◆ **Record excerpts**:
───
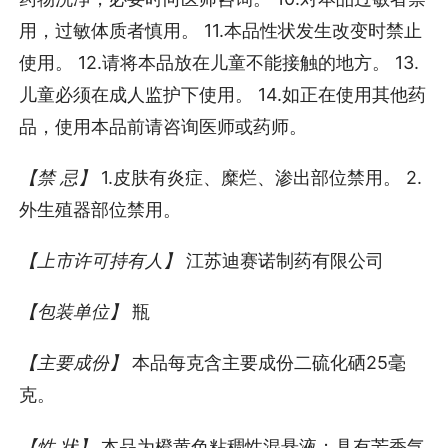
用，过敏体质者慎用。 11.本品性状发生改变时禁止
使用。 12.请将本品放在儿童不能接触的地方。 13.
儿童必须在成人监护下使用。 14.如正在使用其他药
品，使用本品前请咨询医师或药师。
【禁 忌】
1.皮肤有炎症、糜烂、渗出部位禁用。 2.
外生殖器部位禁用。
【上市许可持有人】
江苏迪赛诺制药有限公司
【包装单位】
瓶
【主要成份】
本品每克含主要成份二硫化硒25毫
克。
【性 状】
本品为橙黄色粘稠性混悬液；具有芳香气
───
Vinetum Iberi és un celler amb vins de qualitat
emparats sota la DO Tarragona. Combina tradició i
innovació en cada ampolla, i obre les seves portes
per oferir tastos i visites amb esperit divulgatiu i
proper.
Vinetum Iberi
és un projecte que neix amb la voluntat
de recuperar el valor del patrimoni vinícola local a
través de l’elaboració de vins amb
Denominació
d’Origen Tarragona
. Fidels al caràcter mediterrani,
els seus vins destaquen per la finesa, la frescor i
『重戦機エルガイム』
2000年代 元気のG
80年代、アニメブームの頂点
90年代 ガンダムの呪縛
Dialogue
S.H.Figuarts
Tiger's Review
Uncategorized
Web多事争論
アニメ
───
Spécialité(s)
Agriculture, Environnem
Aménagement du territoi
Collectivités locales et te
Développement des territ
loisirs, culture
───
◆ **Aim of the exercise**:
List each line in the records above that contains the string "Iberi", reproducing every such line in full.

◆ **Your response**:
Vinetum Iberi és un celler amb vins de qualitat
Vinetum Iberi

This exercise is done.